Lo que sigue transcurrirá tan rápidamente que no me daré cuenta: estoy en el suelo, dos hombres, tal vez más, me sujetan, una mujer grita a lo lejos, veo los zapatos correr a mi alrededor, llamen a la ambulancia, llamen a la policía.
No sentiré los golpes que me rompen la nariz ni recordaré más tarde mi declaración ante el agente del ministerio público. Estoy seguro que de un momento a otro me despertará mi mujer, se me pegaron las sábanas, ahorita está tu desayuno. Pero no, nadie me despierta, el día transcurre, me toman una foto que anexan al acta de mi detención.
El dolor de la nariz rota aumentará al quedarme solo en el separo. Por una ventana veo caer la tarde, advierto el calor que debe hacer afuera, pero siento el frío de mi celda. Estoy preso dos veces, en el cuarto húmedo y apestoso a orines, en el martes perenne, reiterativo.

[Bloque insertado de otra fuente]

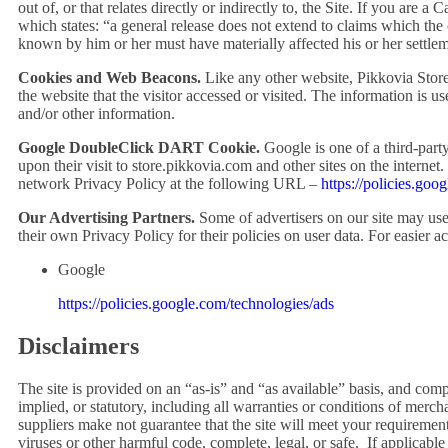
out of, or that relates directly or indirectly to, the Site. If you are
which states: “a general release does not extend to claims which the c
known by him or her must have materially affected his or her settlem
Cookies and Web Beacons.
Like any other website, Pikkovia Store 
the website that the visitor accessed or visited. The information is 
and/or other information.
Google DoubleClick DART Cookie.
Google is one of a third-party
upon their visit to
store.pikkovia.com
and other sites on the interne
network Privacy Policy at the following URL –
https://policies.goo
Our Advertising Partners.
Some of advertisers on our site may use
their own Privacy Policy for their policies on user data. For easier a
Google
https://policies.google.com/technologies/ads
Disclaimers
The site is provided on an “as-is” and “as available” basis, and com
implied, or statutory, including all warranties or conditions of merch
suppliers make not guarantee that the site will meet your requirements,
viruses or other harmful code, complete, legal, or safe. If applicable 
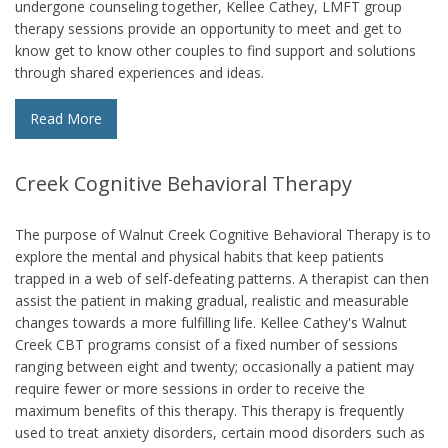
undergone counseling together, Kellee Cathey, LMFT group
therapy sessions provide an opportunity to meet and get to
know get to know other couples to find support and solutions
through shared experiences and ideas.
Read More
Creek Cognitive Behavioral Therapy
The purpose of Walnut Creek Cognitive Behavioral Therapy is to
explore the mental and physical habits that keep patients
trapped in a web of self-defeating patterns. A therapist can then
assist the patient in making gradual, realistic and measurable
changes towards a more fulfilling life. Kellee Cathey's Walnut
Creek CBT programs consist of a fixed number of sessions
ranging between eight and twenty; occasionally a patient may
require fewer or more sessions in order to receive the
maximum benefits of this therapy. This therapy is frequently
used to treat anxiety disorders, certain mood disorders such as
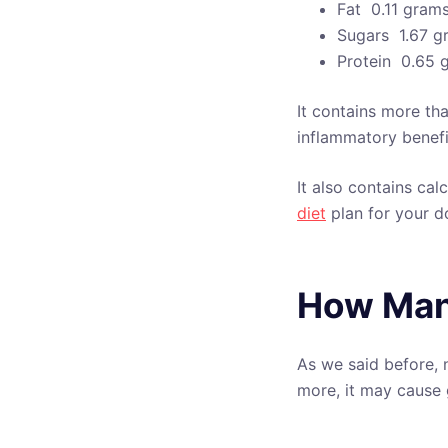
Fat  0.11 gram
Sugars  1.67 
Protein  0.65
It contains more th
inflammatory benefi
It also contains ca
diet
plan for your d
How Man
As we said before, 
more, it may cause 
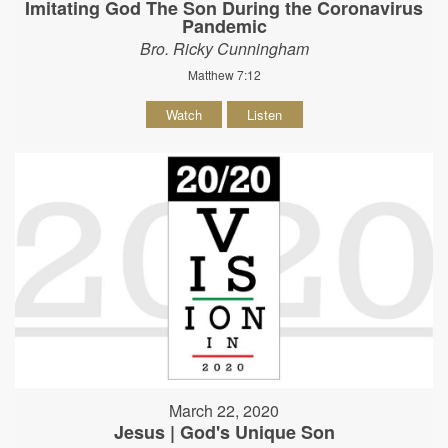
Imitating God The Son During the Coronavirus
Pandemic
Bro. Ricky Cunningham
Matthew 7:12
Watch
Listen
March 22, 2020
Jesus | God's Unique Son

Al llegar a este punto, pienso que lo que ha pasado es muy grave, pero pronto me doy cuenta que, por muy mal que me encuentre, siempre puedo estar peor. Golpean la puerta de metal, se abre una ventanita por la que un policía me "instruye de cargos", me informa de qué se me acusa, me dice que el tipo acaba de morir, estoy detenido por homicidio en agravio de fulano, ya te chingaste, cabrón.
Me acurruco en la celda, me empiezan a doler los dientes. ¿Dónde estará mi esposa? ¿Qué será de los niños? ¡Ni siquiera pude despedirme de ellos!
Enumero los hechos que me trajeron hasta aquí, quisiera no haber comprado la pistola, no haberle hecho caso a ese loco. El sueño me vence, alcanzo a ver la luna por la ventana, se acabó otra vez este maldito día. Pienso en domingos solariegos, en lunes de aburrimiento en la oficina, en el mundo exterior, perdido para siempre.